Life Log

Looking Back at 2018

It was an intense year. There was death in the nearby family, alarming political events, and much much more that were a great weight on the year.

I am glad it’s over. And I know that I am not the only one to feel that way.

Professionally, though, I had an amazing year. That made for a strange dissonance within me.

I saw three short stories appear in professional venues for the first time ever:

A Different Kind of Place – Apex Magazine (Jun. 2018)

Sunset – Lightspeed Magazine (May, 2018)

A World to Die For – Clarkesworld Magazine (January, 2018)

Two of those were reprints from my Patreon, and A World to Die For was something completely new.

At my Patreon I wrote a number of new stories for backers that I would never have been able to write if not for their generosity.

My short story “Zen and the Art of Starship Maintenance” was reprinted in five Year’s Best collections, and translated into two different languages. It was nominated for some awards, and it came awfully close to being nominated for a Hugo, it turned out.

I finished writing a draft of my novel “In Empire’s Ashes.”

I spent two months searching for a new agent and signed with Hannah Bowman. It’s a big change, but it’s injected a new blast of energy into everything for me, and that’s just what I needed.

I lost a major freelance gig, then lost another, in the freelancing I do on the side to keep the income steady, leaving me with six months of coasting on savings there. That’s been challenging.

Got an offer to become a faculty member at the Stonecoast MFA program.
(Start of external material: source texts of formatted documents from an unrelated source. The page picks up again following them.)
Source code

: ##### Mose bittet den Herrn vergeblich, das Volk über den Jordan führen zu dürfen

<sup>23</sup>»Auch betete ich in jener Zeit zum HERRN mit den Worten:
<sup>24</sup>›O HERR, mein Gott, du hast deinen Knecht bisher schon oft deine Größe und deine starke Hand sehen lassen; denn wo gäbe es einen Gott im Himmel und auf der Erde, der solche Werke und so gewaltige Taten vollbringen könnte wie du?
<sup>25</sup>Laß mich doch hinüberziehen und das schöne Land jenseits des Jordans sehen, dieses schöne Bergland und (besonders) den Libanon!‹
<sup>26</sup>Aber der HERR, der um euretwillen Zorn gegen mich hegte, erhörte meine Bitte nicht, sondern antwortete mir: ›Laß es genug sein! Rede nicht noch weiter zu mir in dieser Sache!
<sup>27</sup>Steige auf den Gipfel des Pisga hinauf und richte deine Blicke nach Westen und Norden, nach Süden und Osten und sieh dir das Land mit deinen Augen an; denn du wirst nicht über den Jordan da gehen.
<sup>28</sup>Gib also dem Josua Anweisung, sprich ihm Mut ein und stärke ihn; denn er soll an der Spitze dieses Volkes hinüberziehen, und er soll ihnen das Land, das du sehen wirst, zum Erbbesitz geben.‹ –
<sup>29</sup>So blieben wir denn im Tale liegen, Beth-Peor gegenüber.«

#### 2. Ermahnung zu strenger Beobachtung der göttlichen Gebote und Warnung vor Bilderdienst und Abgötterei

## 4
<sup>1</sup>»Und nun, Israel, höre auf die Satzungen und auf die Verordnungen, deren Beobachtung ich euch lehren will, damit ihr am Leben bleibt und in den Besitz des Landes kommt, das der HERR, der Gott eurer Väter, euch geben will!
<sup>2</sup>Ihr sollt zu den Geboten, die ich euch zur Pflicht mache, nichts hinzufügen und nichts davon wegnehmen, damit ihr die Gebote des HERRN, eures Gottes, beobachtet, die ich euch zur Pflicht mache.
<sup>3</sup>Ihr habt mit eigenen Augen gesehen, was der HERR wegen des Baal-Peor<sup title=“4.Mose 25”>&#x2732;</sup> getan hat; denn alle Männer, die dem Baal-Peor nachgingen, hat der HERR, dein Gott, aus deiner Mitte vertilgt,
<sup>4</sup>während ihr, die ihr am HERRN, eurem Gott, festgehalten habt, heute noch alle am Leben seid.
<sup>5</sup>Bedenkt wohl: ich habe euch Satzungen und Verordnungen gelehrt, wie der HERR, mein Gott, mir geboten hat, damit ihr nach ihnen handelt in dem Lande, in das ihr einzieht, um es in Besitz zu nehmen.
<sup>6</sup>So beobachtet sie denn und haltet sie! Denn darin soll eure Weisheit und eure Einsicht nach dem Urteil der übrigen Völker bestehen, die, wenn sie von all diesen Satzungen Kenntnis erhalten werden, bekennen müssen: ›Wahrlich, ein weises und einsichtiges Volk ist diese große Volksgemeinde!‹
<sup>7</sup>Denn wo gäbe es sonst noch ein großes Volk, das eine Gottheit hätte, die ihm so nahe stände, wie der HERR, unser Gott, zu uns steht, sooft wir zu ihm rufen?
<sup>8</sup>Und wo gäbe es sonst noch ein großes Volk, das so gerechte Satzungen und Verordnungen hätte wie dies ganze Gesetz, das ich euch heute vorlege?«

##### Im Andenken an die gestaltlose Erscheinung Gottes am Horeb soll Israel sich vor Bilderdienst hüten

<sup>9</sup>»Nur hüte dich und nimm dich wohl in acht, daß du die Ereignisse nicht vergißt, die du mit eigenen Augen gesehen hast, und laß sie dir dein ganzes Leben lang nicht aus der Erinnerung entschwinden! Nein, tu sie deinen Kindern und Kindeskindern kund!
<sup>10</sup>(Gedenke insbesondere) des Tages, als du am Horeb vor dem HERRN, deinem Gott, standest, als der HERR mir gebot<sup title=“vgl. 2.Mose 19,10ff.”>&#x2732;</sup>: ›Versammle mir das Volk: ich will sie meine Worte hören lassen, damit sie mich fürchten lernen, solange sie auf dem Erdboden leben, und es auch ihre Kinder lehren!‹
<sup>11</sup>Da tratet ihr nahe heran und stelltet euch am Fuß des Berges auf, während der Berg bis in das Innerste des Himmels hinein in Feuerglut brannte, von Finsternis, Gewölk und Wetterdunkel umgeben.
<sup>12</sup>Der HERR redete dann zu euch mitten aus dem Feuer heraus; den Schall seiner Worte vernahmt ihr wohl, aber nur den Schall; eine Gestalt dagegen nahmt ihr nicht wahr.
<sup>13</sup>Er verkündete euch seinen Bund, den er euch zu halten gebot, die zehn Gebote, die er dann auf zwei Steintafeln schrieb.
Got an offer to be the Esteemed Visiting Scholar and a Visiting Professor of English at the University of Alabama-Huntsville for this Spring semester.

Both of those positions start in a week or so, so that’s taken a lot of time and attention.

And I ran a Kickstarter for a book on writing that I am very late on delivering, but will get done this January.

There are other things going on, and great things I got to do in 2018. I volunteered in politics, made calls, donated every bit we could spare to bail funds, action groups, and the ACLU, all for the first time ever. I traveled to the Bahamas for the first time ever to be the guest of a literary conference, to the USVI, and around the US. All of it let me meet amazing people for the first time ever who loved my books.

It was the best of times, it was the worst of times, all in one year.